Page text
Yes it's true that Japanese schoolgirls wear ridiculously short mini-skirts. And yes it's true that you can buy almost anything from a myriad of vending machines. It also seems to be true that Japanese females wear shoes at least 2 sizes too big for them, making it very difficult for them to walk and almost impossible to run as they drag their hanging-off-footwear after them. I can only presume this is some sort of weird fashion statement?



Then the subway to Roppongi. Tokyo is vast and sprawling, which you start to understand when you realise you can spend 40 minutes on a subway and still exit somewhere as central as when you went in. First to the new Ritz-Carlton hotel to check out the venue Tessa will be playing in all Summer. We sneaked past a 'residents only' sign and had a couple of drinks in the gorgeous 45th floor lounge, taking sneaky photos to show T. That'll be a nice gig. Then to a bar Bryan had mentioned to us the previous evening - 'Geronimo's'. It's extraordinary how bars here can be up in a tiny elevator to the second floor, like you're going to someone's apartment, with no clue whatsoever on the outside as to where the place is. The bar was full of English-speaking residents and within the hour we were all MySpace friends because they're musicians really. It's a shot bar so we left before we were forced to buy the whole bar a round and donate a tie of the TH's to the trader's 'wall of ties'.......

The last train to Narita.

Thursday, April 12, 2007

NARITA

Narita airport is something between 60 and 90km from downtown Tokyo, depending which guide book you're reading, but either way it's a very long train journey or apparently 300 dollars in a cab. So, as we only expected to be here for one night, we're staying at the Narita Hilton, near the airport.

Dataset extract
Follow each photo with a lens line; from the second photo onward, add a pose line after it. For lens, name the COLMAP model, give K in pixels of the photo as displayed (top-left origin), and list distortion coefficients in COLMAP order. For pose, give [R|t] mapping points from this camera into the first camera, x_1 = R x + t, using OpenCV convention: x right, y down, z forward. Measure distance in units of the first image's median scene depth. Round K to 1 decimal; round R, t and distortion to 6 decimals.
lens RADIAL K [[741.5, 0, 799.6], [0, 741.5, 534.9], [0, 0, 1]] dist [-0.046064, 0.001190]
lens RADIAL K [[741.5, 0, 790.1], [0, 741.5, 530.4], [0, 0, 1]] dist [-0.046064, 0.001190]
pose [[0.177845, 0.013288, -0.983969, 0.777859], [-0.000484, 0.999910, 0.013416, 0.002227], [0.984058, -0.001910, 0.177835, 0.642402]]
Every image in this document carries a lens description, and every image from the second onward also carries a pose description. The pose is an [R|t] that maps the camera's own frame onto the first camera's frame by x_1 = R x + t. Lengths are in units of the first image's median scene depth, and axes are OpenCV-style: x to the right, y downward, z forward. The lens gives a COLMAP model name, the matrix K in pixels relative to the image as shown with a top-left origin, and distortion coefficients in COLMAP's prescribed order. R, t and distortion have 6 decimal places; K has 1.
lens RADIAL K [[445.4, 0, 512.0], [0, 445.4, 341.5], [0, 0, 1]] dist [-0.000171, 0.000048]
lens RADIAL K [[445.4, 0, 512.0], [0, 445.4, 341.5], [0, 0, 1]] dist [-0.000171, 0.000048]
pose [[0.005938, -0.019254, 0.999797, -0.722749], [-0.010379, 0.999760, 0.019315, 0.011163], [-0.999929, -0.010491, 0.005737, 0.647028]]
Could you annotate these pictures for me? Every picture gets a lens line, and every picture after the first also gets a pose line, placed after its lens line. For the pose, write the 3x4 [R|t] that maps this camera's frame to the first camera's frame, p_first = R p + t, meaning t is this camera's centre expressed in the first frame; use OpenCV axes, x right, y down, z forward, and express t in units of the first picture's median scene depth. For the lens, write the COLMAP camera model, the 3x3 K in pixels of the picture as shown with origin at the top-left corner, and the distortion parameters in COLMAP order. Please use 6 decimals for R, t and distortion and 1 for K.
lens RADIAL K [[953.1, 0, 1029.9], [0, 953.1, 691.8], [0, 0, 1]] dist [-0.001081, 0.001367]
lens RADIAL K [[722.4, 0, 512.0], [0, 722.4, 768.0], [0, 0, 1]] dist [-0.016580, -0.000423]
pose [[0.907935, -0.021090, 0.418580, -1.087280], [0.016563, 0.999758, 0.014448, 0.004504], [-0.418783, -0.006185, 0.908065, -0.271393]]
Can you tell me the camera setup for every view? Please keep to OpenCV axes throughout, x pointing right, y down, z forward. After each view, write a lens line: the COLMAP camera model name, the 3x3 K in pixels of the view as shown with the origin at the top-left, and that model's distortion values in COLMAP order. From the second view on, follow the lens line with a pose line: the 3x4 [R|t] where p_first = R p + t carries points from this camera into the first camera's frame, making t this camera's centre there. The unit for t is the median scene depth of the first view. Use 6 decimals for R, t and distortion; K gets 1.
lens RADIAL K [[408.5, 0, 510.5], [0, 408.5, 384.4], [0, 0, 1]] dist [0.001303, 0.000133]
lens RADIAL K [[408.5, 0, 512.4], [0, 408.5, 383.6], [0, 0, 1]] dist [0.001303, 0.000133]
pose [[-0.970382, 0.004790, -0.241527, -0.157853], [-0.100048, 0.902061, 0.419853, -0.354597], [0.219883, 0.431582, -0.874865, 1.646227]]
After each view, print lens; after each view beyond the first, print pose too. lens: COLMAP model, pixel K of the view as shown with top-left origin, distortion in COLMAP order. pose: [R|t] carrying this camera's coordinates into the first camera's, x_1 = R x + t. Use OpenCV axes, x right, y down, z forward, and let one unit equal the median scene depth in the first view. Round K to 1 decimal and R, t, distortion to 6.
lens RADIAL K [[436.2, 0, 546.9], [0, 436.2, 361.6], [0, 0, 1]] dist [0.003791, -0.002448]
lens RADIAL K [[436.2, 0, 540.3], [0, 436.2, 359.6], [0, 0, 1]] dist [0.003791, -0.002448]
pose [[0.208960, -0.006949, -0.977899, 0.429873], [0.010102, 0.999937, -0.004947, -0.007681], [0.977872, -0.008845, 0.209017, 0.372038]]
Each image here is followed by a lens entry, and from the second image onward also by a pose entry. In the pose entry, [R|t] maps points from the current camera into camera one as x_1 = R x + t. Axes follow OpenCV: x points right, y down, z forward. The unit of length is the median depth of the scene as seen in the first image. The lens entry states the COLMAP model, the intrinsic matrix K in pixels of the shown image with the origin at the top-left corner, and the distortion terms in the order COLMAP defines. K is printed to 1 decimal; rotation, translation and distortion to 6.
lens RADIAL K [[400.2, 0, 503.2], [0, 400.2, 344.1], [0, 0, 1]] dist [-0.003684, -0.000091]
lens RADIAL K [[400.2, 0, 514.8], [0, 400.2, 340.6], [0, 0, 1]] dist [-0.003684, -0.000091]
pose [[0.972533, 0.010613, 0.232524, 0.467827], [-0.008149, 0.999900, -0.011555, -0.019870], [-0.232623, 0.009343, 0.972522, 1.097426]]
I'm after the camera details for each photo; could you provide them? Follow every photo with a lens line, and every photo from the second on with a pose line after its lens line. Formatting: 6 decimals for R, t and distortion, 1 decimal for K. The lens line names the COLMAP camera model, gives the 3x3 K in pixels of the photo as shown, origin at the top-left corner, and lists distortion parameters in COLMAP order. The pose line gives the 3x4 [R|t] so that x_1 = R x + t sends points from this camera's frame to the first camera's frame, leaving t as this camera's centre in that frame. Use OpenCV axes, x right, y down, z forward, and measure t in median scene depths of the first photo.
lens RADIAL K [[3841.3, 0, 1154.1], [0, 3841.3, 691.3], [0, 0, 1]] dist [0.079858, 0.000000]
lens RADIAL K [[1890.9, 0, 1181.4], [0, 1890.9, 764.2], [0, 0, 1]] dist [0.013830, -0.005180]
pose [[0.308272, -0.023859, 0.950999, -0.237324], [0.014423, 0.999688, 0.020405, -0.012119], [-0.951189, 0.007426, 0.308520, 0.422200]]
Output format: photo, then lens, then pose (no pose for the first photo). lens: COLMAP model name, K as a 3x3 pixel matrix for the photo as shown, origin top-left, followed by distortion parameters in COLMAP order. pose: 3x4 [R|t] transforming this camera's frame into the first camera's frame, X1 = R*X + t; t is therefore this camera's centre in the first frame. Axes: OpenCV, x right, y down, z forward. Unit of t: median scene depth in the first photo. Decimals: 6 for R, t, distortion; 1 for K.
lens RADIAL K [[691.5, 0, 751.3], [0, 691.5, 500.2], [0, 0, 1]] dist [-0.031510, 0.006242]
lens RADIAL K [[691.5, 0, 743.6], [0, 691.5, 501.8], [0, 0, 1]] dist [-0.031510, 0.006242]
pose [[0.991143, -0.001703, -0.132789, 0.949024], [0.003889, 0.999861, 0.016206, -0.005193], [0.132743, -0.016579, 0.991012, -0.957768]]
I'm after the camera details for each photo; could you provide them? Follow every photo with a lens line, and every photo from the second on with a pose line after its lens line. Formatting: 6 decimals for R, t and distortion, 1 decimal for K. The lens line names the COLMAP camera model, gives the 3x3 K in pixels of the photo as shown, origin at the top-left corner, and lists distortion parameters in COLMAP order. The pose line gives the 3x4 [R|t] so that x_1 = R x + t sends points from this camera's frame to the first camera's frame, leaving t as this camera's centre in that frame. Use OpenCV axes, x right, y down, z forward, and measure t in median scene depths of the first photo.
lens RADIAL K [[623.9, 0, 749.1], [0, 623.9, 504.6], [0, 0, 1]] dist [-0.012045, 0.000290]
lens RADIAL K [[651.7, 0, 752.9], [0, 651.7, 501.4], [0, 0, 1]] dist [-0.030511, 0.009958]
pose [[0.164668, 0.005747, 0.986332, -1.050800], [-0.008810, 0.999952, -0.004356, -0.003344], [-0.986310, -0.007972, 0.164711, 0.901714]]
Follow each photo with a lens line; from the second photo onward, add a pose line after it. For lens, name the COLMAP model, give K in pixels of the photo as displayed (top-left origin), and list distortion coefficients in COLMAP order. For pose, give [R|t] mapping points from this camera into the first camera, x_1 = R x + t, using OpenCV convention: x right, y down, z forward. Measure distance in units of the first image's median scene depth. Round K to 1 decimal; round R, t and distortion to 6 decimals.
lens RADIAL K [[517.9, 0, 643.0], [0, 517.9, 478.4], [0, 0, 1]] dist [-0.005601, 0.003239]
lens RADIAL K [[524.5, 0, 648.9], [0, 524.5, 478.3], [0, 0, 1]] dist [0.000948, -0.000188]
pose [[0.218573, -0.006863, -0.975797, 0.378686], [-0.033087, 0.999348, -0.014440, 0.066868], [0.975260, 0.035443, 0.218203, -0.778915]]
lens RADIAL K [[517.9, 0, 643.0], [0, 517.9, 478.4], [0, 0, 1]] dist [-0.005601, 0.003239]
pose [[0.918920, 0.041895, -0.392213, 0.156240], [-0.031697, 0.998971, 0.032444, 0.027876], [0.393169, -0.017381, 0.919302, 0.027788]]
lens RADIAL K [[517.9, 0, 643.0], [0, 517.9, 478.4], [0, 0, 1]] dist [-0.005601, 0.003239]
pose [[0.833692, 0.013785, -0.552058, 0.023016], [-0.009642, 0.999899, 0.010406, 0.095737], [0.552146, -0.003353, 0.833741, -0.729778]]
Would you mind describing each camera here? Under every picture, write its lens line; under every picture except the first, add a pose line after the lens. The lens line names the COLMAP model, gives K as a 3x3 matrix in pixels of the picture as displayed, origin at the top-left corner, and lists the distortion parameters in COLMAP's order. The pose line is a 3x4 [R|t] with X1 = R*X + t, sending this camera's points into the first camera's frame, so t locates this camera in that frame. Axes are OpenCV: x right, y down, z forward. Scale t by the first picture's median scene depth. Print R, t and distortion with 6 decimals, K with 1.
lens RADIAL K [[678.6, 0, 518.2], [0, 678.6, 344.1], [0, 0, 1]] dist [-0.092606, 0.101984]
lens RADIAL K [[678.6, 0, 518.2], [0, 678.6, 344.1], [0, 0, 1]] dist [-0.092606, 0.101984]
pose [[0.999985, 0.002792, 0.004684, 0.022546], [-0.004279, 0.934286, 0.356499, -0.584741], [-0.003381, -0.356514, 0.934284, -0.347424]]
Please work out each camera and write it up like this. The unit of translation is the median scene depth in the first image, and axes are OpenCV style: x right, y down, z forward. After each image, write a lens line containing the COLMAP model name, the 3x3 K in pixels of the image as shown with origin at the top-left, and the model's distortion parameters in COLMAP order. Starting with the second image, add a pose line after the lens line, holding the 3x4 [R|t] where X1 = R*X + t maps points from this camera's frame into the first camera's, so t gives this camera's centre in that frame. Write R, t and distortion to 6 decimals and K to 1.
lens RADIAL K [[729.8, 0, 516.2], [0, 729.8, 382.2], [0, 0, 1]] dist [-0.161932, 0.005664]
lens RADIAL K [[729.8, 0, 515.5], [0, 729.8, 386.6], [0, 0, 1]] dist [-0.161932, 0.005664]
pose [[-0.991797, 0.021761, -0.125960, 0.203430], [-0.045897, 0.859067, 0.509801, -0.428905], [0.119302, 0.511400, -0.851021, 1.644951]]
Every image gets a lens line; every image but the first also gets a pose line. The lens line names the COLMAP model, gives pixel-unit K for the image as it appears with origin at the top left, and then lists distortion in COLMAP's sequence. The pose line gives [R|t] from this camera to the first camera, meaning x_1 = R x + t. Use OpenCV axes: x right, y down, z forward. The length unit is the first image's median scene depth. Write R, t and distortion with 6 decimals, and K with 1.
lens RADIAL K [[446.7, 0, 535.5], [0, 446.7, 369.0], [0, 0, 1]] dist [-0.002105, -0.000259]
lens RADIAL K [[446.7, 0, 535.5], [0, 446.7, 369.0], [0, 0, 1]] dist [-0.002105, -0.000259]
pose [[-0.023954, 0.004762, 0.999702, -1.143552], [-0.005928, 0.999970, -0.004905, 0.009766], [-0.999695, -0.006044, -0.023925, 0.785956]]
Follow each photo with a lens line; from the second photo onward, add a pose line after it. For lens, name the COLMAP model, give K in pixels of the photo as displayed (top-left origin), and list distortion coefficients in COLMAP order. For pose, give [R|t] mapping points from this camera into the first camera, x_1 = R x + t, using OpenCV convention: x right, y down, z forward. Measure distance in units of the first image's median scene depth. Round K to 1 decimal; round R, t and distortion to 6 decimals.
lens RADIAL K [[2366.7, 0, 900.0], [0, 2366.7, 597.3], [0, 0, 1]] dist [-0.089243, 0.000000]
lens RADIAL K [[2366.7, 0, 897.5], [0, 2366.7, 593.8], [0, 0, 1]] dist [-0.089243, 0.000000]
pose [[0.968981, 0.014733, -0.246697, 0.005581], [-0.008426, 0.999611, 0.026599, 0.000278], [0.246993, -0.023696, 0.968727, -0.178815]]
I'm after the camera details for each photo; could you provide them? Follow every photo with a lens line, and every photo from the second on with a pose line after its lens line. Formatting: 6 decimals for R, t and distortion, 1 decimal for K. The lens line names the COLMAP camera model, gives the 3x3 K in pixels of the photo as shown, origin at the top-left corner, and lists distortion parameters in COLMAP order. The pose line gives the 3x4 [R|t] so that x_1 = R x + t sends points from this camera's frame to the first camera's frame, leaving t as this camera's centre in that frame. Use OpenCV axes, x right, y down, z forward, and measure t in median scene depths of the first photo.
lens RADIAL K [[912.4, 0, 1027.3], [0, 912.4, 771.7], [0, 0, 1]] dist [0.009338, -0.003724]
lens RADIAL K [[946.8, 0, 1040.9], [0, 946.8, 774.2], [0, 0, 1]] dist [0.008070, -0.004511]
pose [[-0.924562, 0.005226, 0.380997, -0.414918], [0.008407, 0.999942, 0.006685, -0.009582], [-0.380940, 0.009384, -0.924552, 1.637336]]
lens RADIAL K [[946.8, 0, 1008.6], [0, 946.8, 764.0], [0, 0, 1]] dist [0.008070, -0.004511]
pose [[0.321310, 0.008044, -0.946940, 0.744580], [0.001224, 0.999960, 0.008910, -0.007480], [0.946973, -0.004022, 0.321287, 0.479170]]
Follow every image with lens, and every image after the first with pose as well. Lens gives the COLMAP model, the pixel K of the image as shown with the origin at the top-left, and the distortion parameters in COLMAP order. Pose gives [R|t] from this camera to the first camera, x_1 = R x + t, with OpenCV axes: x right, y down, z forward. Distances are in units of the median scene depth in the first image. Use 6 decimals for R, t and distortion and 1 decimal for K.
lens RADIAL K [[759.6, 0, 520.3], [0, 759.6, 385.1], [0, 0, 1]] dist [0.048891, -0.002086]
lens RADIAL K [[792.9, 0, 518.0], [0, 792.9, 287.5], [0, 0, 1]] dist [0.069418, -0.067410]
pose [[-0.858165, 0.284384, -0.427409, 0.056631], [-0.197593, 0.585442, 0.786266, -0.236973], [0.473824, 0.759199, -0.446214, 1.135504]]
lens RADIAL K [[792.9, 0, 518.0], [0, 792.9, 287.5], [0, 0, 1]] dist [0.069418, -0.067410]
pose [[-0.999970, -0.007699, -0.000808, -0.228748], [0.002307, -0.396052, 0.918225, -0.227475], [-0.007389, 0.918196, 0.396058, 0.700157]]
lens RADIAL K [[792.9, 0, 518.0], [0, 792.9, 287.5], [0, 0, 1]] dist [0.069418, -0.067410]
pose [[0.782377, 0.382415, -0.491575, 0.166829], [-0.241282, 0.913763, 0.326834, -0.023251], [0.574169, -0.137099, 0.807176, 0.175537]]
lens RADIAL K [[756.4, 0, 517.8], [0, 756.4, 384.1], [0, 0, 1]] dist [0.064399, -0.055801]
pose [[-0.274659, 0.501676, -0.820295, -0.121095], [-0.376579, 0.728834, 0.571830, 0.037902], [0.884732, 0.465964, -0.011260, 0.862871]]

Tasks to carry out
a) Write out the part of the travel post starting at "Yes it's true that Japanese" and ending at "weird fashion statement?".
b) In the travel post, which hotel near the airport are they staying at?
c) Do these statements agree with the travel post? (i) A cab from downtown Tokyo to Narita airport apparently costs 300 dollars. (ii) They expected to spend several nights in Narita. (iii) The bar Geronimo's was full of Japanese-speaking residents.

Results
a)
Yes it's true that Japanese schoolgirls wear ridiculously short mini-skirts. And yes it's true that you can buy almost anything from a myriad of vending machines. It also seems to be true that Japanese females wear shoes at least 2 sizes too big for them, making it very difficult for them to walk and almost impossible to run as they drag their hanging-off-footwear after them. I can only presume this is some sort of weird fashion statement?

b) The Narita Hilton.

c)
(i) Yes: "apparently 300 dollars in a cab"
(ii) No: "as we only expected to be here for one night"
(iii) No: "The bar was full of English-speaking residents"